→ **Written instruction**
Recast the listing lines from the line with "scientific name: Asclepias syriaca" through the line with "genus: Halerpestes", both ends included, as a JSON array of strings with one string per line. Leave out blank lines.

═══ Material for the task

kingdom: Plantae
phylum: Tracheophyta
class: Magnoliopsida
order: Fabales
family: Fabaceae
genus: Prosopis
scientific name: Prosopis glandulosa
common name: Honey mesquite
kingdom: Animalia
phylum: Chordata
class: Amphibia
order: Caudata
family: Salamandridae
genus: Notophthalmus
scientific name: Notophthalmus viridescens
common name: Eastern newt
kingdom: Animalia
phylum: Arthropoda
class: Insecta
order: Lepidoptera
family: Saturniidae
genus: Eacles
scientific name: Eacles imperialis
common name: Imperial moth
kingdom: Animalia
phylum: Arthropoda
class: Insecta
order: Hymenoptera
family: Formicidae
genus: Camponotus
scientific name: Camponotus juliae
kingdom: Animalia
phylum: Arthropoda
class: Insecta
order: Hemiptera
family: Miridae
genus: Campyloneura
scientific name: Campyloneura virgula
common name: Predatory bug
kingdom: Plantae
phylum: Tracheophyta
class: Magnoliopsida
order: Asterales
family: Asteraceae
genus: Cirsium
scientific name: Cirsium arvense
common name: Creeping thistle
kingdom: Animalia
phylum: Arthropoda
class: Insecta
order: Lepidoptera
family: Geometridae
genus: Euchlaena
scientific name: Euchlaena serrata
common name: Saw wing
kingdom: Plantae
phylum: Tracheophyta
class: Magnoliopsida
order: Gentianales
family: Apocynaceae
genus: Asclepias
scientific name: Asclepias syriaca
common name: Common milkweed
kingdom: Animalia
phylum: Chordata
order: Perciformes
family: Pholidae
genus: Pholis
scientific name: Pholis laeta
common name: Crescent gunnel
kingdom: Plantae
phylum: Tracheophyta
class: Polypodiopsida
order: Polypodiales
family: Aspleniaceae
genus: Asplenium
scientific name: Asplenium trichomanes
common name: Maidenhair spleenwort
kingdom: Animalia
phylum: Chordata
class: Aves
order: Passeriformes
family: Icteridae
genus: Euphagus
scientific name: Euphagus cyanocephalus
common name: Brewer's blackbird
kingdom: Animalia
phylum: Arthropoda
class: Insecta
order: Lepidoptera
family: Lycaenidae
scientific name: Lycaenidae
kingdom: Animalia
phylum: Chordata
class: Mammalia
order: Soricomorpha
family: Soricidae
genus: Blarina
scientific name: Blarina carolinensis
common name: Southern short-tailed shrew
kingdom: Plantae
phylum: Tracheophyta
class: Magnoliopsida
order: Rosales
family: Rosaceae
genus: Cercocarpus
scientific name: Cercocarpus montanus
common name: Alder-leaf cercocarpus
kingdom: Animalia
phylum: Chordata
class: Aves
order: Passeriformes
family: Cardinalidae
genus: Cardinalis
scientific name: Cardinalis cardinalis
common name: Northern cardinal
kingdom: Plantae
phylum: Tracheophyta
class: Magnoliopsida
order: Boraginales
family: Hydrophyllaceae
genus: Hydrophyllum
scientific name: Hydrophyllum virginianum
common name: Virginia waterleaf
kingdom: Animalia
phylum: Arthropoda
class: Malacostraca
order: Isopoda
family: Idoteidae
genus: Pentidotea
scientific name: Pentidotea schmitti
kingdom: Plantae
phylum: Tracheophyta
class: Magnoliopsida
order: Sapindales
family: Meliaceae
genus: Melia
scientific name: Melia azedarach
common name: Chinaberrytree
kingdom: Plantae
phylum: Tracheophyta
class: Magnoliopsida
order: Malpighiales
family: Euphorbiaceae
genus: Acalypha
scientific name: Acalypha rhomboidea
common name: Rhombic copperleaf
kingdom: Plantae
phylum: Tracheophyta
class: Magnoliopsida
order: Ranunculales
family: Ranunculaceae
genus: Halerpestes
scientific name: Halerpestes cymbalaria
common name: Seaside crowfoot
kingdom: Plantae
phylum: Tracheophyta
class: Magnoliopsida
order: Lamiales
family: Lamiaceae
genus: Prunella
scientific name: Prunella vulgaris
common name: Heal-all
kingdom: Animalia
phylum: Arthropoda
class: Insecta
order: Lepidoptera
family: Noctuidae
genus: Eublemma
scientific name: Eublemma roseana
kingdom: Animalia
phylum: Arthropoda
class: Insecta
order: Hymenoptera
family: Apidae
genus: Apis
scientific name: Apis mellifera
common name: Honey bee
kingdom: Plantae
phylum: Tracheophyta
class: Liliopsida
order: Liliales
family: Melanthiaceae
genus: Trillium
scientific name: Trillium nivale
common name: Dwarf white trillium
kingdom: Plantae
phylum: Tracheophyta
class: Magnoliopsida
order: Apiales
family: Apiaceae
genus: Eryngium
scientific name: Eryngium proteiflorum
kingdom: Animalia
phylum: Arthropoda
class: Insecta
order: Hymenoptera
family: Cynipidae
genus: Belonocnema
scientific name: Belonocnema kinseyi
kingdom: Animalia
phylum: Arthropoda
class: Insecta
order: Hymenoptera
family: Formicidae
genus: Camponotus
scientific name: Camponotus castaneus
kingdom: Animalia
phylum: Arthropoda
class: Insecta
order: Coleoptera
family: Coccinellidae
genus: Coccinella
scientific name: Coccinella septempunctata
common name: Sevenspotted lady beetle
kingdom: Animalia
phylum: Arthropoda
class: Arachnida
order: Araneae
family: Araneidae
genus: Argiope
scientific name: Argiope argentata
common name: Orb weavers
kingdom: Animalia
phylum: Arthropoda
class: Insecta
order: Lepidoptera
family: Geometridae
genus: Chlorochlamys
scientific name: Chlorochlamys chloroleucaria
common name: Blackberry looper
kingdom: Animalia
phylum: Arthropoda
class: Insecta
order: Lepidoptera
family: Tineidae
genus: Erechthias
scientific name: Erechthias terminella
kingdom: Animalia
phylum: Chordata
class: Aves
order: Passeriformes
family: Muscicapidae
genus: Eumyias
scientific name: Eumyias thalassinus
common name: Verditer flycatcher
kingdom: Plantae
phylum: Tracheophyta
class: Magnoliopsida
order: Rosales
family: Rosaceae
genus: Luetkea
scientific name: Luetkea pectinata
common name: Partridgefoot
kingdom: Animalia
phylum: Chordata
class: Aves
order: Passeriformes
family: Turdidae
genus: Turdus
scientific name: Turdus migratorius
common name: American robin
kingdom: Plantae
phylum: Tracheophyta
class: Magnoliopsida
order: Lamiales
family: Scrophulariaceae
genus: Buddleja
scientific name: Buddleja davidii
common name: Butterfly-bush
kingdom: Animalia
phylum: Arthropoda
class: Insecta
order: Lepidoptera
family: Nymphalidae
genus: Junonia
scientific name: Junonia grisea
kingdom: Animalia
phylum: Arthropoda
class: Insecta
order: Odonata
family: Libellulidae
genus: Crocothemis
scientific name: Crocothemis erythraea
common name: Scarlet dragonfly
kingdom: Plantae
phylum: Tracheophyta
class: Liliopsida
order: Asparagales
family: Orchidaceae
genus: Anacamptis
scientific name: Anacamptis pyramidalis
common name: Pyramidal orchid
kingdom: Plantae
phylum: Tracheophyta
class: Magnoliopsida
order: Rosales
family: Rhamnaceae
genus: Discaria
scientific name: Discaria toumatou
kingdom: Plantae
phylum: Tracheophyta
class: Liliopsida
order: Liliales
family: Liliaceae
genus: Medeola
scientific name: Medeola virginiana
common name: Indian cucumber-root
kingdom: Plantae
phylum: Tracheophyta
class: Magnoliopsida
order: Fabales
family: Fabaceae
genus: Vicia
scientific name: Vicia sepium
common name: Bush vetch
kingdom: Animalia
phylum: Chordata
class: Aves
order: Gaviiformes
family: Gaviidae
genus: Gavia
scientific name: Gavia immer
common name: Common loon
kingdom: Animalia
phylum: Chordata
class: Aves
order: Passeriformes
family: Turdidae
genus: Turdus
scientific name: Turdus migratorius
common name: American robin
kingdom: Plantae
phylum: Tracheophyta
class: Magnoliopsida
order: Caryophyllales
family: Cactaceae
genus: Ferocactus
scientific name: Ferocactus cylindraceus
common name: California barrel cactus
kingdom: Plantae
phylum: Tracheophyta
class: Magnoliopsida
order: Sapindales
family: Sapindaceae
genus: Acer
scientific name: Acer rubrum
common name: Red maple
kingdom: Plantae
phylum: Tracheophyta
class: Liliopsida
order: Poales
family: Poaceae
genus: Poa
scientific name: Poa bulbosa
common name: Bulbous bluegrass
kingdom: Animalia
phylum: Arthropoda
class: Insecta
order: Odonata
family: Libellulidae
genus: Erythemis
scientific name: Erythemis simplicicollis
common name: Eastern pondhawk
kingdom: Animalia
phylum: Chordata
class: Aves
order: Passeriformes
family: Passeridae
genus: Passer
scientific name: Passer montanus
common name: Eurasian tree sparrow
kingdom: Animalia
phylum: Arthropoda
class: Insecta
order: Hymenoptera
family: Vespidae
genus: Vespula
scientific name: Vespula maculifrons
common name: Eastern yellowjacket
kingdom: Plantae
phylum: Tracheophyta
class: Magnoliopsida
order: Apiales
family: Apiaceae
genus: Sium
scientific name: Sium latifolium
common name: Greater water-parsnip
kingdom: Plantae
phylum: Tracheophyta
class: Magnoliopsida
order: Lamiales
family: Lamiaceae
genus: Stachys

══════

→ **Output for this task**
[
  "scientific name: Asclepias syriaca",
  "common name: Common milkweed",
  "kingdom: Animalia",
  "phylum: Chordata",
  "order: Perciformes",
  "family: Pholidae",
  "genus: Pholis",
  "scientific name: Pholis laeta",
  "common name: Crescent gunnel",
  "kingdom: Plantae",
  "phylum: Tracheophyta",
  "class: Polypodiopsida",
  "order: Polypodiales",
  "family: Aspleniaceae",
  "genus: Asplenium",
  "scientific name: Asplenium trichomanes",
  "common name: Maidenhair spleenwort",
  "kingdom: Animalia",
  "phylum: Chordata",
  "class: Aves",
  "order: Passeriformes",
  "family: Icteridae",
  "genus: Euphagus",
  "scientific name: Euphagus cyanocephalus",
  "common name: Brewer's blackbird",
  "kingdom: Animalia",
  "phylum: Arthropoda",
  "class: Insecta",
  "order: Lepidoptera",
  "family: Lycaenidae",
  "scientific name: Lycaenidae",
  "kingdom: Animalia",
  "phylum: Chordata",
  "class: Mammalia",
  "order: Soricomorpha",
  "family: Soricidae",
  "genus: Blarina",
  "scientific name: Blarina carolinensis",
  "common name: Southern short-tailed shrew",
  "kingdom: Plantae",
  "phylum: Tracheophyta",
  "class: Magnoliopsida",
  "order: Rosales",
  "family: Rosaceae",
  "genus: Cercocarpus",
  "scientific name: Cercocarpus montanus",
  "common name: Alder-leaf cercocarpus",
  "kingdom: Animalia",
  "phylum: Chordata",
  "class: Aves",
  "order: Passeriformes",
  "family: Cardinalidae",
  "genus: Cardinalis",
  "scientific name: Cardinalis cardinalis",
  "common name: Northern cardinal",
  "kingdom: Plantae",
  "phylum: Tracheophyta",
  "class: Magnoliopsida",
  "order: Boraginales",
  "family: Hydrophyllaceae",
  "genus: Hydrophyllum",
  "scientific name: Hydrophyllum virginianum",
  "common name: Virginia waterleaf",
  "kingdom: Animalia",
  "phylum: Arthropoda",
  "class: Malacostraca",
  "order: Isopoda",
  "family: Idoteidae",
  "genus: Pentidotea",
  "scientific name: Pentidotea schmitti",
  "kingdom: Plantae",
  "phylum: Tracheophyta",
  "class: Magnoliopsida",
  "order: Sapindales",
  "family: Meliaceae",
  "genus: Melia",
  "scientific name: Melia azedarach",
  "common name: Chinaberrytree",
  "kingdom: Plantae",
  "phylum: Tracheophyta",
  "class: Magnoliopsida",
  "order: Malpighiales",
  "family: Euphorbiaceae",
  "genus: Acalypha",
  "scientific name: Acalypha rhomboidea",
  "common name: Rhombic copperleaf",
  "kingdom: Plantae",
  "phylum: Tracheophyta",
  "class: Magnoliopsida",
  "order: Ranunculales",
  "family: Ranunculaceae",
  "genus: Halerpestes"
]